Hospitalization rates and the number of people infected with the coronavirus in San Francisco's intensive-care units (ICUs) have remained fairly steady since early April. But on Wednesday there was a sudden jump of over 100 new hospital patients with suspected but unconfirmed cases.
Since early April, the city has been publishing hospitalization data that includes both confirmed COVID-19 cases in acute care and ICU beds, as well as numbers of suspected cases also in hospitals. There has been an average of 30 confirmed cases in the ICU since early April and the number has remained relatively steady — there were 38 cases in the ICU on April 4, and the number has remained below that ever since.
The number of acute cases has remained very steady over the last five weeks as well, averaging 55 per day, and the highest number since the pandemic began was 63 on both April 11 and April 14.
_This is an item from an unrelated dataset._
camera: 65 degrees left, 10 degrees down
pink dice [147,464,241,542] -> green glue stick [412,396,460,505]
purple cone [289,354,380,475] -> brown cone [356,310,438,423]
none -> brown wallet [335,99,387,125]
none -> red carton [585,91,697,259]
But the suspected case count, which the city only began publishing a few weeks ago, has jumped up and down a bit more — but it hasn't jumped over 100 since early April. Apart from a brief jump on April 26, when there were 81 suspected cases, the number of suspected cases has remained under 50 and mostly under 30 for much of the last month, the vast majority of those being in acute, not intensive, care.
SFist has reached out to the Department of Public Health to better understand why there was a sudden jump in suspected cases, or to find out how many of those have been confirmed in the two days since that data was recorded.
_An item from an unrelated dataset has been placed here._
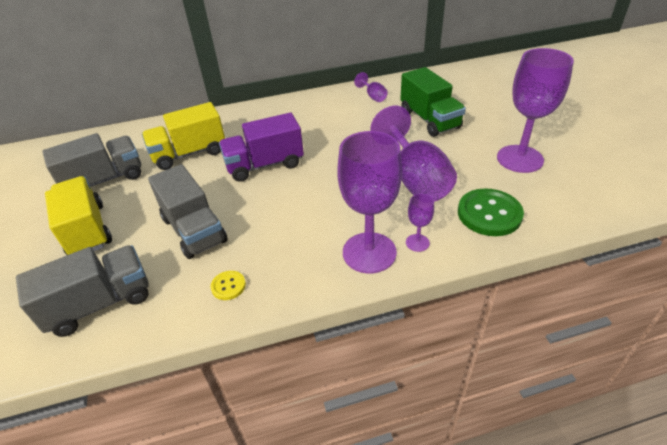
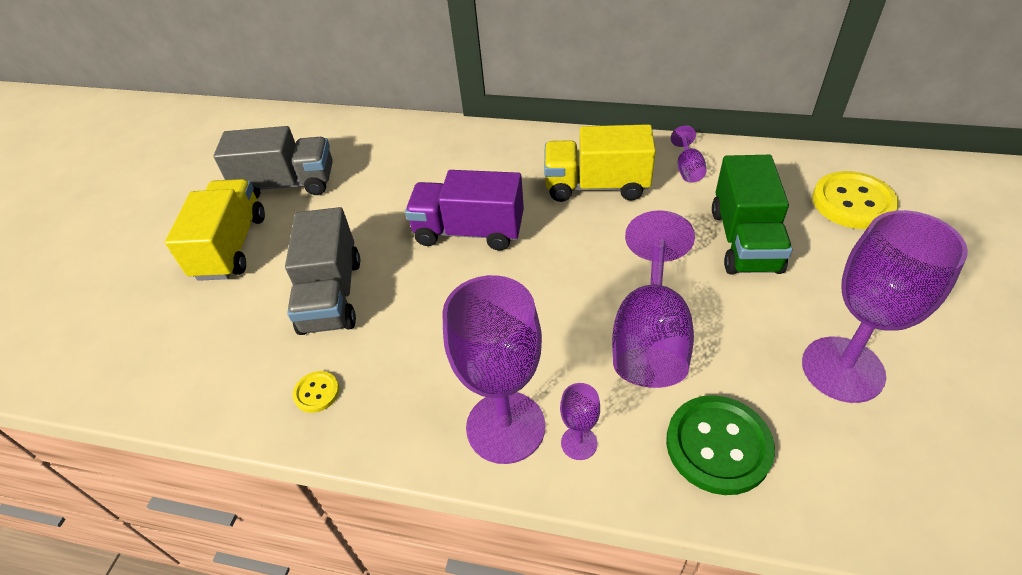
camera: 30 degrees right, 5 degrees up
grey truck [16,245,149,337] -> none
yellow truck [142,102,225,170] -> yellow truck moved to [544,124,656,202]
none -> yellow button [812,171,899,229]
San Francisco saw 47 confirmed cases added to its cumulative total between Thursday and Friday, bringing it to 1,853. And the city added one more death today, bringing total to 33. With the jumps in cases in SF this week, the city is on track to possibly overtake Santa Clara County in cumulative cases — Santa Clara recorded only 9 new confirmed cases today and new-case totals there have remained low for two weeks.
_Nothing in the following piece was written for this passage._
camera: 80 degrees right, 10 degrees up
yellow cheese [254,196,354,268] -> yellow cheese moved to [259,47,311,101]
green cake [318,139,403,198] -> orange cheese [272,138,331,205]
The lack of any notable drop in cases or hospitalization rates in San Francisco gives credence to Mayor London Breed and health officer Dr. Grant Colfax's decision not to reopen more retail stores for curbside pickup in the coming week — they're suggesting that some of this may happen on May 18.
On average, SF has recorded 39 new cases per day since April 4, with the single biggest one-day leap coming earlier this week. On Monday, we added 104 cases to the tally — likely the majority of which came out of UCSF's mass-testing project in the Mission District, where around 87 positive cases were found.
And the numbers may increase as SF's free testing sites opened this week to all essential workers, regardless of their symptoms or lack thereof.
As Dr. Bob Wachter, chair of the Department of Medicine at UCSF, said in this week's Grand Rounds teleconference, per Mission Local, the majority of new cases being found in San Francisco are among essential workers and multi-generational families living in one household.
But when he was first asked the question of where new cases were coming from, Wachter responded facetiously saying, "Dolores Park."